The trial of five men accused of kidnapping villagers they accused of stealing gold ore at a mine believed to be owned by United Family International Church (UFIC) leader Prophet Emmanuel Makandiwa in Mutawatawa, has been set for March 18.
Garikai Murambidzi, Warren Chinyani, Joseph Dzomba, Osward Mukwesha and Brian Mawarura yesterday appeared before Mutawatawa magistrate Mr Elijah Sibanda .
They were granted $100 bail each.
They are facing kidnapping charges.
Alternatively, the five will be charged with unlawful detention.
Appearing for the State, prosecutor Mr Kelvin Munyimi alleged that the gang committed the offence on January 24 this year at Havilah Mine.
The five accused some villagers of stealing gold ore at Havilah Gold Mine. They took the villagers to Havilah Milling Plant where they locked them up in a small room around 1pm.
It is the State's case that the five interrogated the suspects and severely assaulted them.
The said unlawful detention dragged for 23 hours until 12 noon the following day.
After release, the villagers were handed over to the police.
Police investigations later revealed the kidnapping and torture, leading to the arrest of the five.
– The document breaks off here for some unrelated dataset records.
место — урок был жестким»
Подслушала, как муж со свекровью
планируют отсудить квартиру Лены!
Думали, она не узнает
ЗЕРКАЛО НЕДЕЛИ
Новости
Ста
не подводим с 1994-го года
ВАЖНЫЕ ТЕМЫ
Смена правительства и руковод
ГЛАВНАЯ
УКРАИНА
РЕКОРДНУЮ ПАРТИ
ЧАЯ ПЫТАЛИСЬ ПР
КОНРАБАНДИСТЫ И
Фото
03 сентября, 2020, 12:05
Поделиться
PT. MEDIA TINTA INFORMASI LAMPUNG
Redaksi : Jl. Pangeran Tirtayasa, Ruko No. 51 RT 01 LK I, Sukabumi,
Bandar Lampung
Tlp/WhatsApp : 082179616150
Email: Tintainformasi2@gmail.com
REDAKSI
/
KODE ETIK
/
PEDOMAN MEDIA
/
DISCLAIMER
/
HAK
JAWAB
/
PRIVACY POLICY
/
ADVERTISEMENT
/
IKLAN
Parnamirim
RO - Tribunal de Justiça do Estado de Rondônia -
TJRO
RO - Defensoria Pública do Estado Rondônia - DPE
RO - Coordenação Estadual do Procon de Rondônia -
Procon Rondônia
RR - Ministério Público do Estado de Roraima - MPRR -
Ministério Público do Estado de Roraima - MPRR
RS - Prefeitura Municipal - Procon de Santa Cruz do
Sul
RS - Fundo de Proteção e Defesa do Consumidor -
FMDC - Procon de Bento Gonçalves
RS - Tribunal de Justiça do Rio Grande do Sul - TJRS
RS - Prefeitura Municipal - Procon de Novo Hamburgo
The villagers in question were also employed at Havilah Mine, which is commonly known as "KwaMakandiwa".
They were reportedly subjected to inhuman and degrading treatment involving battery, immersion in water and electrocution.
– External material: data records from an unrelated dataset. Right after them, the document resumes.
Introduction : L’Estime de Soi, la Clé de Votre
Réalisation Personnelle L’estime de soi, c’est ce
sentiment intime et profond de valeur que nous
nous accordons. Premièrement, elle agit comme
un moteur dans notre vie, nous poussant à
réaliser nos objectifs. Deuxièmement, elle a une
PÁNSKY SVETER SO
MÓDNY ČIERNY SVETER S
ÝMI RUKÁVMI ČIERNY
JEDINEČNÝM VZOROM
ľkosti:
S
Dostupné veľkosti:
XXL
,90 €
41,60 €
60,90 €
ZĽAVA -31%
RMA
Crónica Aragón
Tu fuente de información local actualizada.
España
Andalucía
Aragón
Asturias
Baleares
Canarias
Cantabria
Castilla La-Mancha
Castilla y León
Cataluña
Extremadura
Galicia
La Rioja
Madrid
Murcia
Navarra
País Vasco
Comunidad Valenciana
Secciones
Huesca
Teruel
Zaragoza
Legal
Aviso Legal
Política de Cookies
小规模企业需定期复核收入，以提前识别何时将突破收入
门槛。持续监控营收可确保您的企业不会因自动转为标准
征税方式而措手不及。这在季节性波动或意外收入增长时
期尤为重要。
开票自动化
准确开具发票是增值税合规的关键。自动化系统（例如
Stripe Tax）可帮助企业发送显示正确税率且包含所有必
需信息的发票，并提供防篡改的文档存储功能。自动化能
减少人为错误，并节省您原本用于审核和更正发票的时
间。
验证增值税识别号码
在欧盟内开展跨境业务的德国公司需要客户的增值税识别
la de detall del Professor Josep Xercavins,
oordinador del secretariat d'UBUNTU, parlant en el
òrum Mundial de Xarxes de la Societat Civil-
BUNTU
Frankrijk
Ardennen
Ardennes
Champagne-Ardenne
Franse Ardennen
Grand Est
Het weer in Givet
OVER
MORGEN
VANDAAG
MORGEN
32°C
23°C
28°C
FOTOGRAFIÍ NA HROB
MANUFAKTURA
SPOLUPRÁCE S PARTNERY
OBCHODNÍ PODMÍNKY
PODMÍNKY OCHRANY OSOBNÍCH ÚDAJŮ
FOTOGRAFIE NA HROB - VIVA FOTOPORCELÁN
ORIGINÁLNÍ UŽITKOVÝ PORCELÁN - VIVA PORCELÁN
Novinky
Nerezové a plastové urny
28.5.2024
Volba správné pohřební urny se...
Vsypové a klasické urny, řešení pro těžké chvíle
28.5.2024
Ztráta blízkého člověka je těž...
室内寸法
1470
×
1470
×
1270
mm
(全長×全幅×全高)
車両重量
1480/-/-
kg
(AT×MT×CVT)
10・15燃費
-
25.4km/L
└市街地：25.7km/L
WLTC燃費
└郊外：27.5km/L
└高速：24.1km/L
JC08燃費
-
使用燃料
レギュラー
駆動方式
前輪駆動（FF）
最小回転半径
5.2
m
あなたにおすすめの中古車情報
They were also allegedly beaten with rifle butts, batons and other objects.
The assailants also issued death threats, extracted confessions and confiscated property from the victims.
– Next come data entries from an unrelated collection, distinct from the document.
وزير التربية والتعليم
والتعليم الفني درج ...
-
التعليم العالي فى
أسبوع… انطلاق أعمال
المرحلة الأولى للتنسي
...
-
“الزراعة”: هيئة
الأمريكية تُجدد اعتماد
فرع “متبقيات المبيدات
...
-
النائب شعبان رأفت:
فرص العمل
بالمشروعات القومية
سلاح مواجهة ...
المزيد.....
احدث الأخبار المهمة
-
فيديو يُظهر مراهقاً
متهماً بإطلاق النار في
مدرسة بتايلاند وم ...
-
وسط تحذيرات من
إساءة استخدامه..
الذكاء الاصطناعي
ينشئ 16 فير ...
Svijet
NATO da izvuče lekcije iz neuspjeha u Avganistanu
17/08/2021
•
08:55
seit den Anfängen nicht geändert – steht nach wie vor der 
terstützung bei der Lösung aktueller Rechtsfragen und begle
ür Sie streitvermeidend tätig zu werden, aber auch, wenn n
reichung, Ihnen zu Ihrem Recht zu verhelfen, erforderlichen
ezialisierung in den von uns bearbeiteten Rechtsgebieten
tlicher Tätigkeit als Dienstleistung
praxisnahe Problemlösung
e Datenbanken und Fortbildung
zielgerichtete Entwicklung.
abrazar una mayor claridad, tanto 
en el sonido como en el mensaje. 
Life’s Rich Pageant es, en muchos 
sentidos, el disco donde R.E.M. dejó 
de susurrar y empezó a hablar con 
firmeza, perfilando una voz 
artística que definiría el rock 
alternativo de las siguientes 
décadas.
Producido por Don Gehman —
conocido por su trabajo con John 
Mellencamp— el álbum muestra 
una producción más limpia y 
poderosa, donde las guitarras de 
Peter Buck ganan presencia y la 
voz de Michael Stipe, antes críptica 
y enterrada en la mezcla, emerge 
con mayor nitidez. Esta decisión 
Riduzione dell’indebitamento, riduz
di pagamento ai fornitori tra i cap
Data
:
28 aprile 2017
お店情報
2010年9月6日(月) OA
The assailants in the matter -- led by the mine's security officer Garikai Murambidzi -- claimed to be members of the Zimbabwe Republic Police's Serious Frauds Section and later Central Intelligence Organisation (CIO), according to lawyers representing the victims.
In a letter to Police Commissioner-General Godwin Matanga dated February 14, 2019, the victims' legal team from Harare firm, Chinawa Law Chambers, outlined the grave circumstances of the matter detailing how the assaults had taken place between January 24 and 25 this year.
"Our clients were warned that the assault would not stop and they would not be released but would be killed unless they admitted that they were the ones who had stolen Makandiwa's gold," reads the letter.
The lawyers say that the five, fearing for their lives, made confessions to their accusers but the case fell through after it went for due process.
"Our clients were detained at the police station from January 25-27. They were arraigned before the Mutawatawa Magistrates Court whereupon the State declined to prosecute the matter due to insufficient evidence," said the lawyers.
"Our clients managed to identify one of the four men as Joseph Dzomba, a retired police officer who is now a personal bodyguard and security personnel for Prophet Makandiwa," said the lawyers.